- Create a portrait of a day/week.
- Try to experiment with narrative and form.
- Try to consider the issues to do with identity.
It was bright. The light filled the whole room. Looks like a nice day, no, a nice morning, because you do not know how long this sunshine could last in this city. Could be a day, half day, an hour or half an hour...Just like my mood every morning.
During the day, I control my emotion and adjust my sentiment, which usually work well most of the time. No matter it is fear, confusion, grief, sense of loss or any feeling that even myself could not describe, apart from I know it is not good, not right.
At the moment of opening my eyes every morning, I lack this ability to control and refrain. Having been through a whole night of self-deprecating and recovery from disordered images of the endless dreams, the minute of my waking up every morning usually is consumed with the feeling of loss and dread.
Lying there in bed, with my eyes just opened, the ceiling I was staring at was still white.
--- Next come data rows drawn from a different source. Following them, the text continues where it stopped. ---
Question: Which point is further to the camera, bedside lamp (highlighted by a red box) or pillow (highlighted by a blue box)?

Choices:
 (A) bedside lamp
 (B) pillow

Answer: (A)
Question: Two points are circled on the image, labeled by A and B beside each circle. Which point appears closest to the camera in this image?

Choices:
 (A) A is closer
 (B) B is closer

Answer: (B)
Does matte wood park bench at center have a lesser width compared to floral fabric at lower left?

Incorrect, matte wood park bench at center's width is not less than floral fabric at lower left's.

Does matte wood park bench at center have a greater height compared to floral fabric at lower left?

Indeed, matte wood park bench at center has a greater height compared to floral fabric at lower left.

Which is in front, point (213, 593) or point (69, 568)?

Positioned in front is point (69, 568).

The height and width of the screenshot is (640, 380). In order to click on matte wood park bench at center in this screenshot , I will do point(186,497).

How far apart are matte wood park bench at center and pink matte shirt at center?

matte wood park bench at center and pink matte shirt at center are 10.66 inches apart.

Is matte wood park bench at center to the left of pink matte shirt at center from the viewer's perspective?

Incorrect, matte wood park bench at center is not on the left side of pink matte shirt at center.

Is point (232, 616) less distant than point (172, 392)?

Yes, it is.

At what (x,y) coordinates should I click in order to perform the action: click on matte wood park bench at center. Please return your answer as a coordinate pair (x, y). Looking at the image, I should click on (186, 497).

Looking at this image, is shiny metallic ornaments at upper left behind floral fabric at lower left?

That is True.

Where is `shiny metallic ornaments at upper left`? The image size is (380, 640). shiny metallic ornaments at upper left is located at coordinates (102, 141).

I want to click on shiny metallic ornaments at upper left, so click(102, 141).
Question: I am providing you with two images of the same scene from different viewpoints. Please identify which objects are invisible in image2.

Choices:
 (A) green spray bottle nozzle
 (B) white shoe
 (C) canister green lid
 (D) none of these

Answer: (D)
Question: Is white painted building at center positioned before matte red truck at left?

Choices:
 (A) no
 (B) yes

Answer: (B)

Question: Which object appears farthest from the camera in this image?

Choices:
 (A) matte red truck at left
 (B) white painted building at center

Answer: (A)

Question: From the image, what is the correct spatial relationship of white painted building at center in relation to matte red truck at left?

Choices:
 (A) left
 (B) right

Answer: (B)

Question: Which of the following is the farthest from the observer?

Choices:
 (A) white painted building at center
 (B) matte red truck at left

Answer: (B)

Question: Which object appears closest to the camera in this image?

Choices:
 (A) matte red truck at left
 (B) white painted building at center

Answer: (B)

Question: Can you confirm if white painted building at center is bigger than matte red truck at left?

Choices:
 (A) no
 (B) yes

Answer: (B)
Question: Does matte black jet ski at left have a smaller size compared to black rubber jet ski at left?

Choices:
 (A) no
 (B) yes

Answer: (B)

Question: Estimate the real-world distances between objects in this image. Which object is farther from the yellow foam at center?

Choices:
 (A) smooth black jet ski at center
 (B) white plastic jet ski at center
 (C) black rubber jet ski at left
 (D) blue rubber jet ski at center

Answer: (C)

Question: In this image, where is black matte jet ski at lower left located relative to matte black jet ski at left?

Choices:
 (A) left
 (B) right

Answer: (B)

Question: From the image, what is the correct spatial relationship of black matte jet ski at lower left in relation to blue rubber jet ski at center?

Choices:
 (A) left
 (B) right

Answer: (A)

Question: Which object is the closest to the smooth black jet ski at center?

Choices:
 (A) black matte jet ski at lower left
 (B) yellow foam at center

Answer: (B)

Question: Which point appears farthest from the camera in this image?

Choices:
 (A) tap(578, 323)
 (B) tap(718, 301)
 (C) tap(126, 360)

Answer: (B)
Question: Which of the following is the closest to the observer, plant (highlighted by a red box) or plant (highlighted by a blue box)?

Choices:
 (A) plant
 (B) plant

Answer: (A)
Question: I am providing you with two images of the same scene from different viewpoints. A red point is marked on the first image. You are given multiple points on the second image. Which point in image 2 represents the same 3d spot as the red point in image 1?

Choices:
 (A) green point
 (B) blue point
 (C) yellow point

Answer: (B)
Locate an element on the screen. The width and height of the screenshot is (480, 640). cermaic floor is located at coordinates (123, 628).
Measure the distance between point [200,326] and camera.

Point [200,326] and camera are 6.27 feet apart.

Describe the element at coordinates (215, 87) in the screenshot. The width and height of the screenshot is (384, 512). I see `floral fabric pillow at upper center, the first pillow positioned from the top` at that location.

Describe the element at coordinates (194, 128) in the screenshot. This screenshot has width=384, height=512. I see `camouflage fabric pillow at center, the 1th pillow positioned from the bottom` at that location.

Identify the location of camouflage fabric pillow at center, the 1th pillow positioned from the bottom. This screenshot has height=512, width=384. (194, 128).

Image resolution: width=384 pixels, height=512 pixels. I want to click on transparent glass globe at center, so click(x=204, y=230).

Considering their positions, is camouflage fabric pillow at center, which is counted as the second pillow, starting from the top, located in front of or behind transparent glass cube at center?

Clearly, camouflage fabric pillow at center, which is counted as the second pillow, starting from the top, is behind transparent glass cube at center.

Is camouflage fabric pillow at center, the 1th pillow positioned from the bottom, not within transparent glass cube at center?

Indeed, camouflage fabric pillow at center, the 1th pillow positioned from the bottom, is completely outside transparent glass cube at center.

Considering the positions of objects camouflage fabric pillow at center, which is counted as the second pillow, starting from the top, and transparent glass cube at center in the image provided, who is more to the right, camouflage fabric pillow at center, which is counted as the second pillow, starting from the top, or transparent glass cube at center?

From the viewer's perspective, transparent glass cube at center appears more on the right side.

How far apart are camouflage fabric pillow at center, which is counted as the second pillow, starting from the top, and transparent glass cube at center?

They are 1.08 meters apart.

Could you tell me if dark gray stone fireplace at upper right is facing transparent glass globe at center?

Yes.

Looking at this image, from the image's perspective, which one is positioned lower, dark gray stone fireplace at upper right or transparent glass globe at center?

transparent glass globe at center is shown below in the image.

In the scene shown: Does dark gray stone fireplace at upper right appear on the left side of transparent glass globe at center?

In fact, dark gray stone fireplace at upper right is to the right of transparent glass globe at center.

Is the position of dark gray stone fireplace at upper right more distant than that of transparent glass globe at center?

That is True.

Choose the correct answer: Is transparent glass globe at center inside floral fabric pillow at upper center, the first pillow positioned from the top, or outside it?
The plainest but also the colour of most possibility and plasticity. "I need a moment." I was telling myself as I did every morning. I could feel my brain was struggling to wake up. The engine inside my brain just lost its mojo since the day I realised how helpless I was toward the decision I had made. This first moment I needed every morning is for me to remove the rust off my engine in mind, the rust it gathered from last night's "sleep". Sometimes it's nanosecond; sometimes it had to be ten minutes. As anyone could imagine, the former normally led to an adjusted good mood to start a day; the latter, a bad one, the natural one.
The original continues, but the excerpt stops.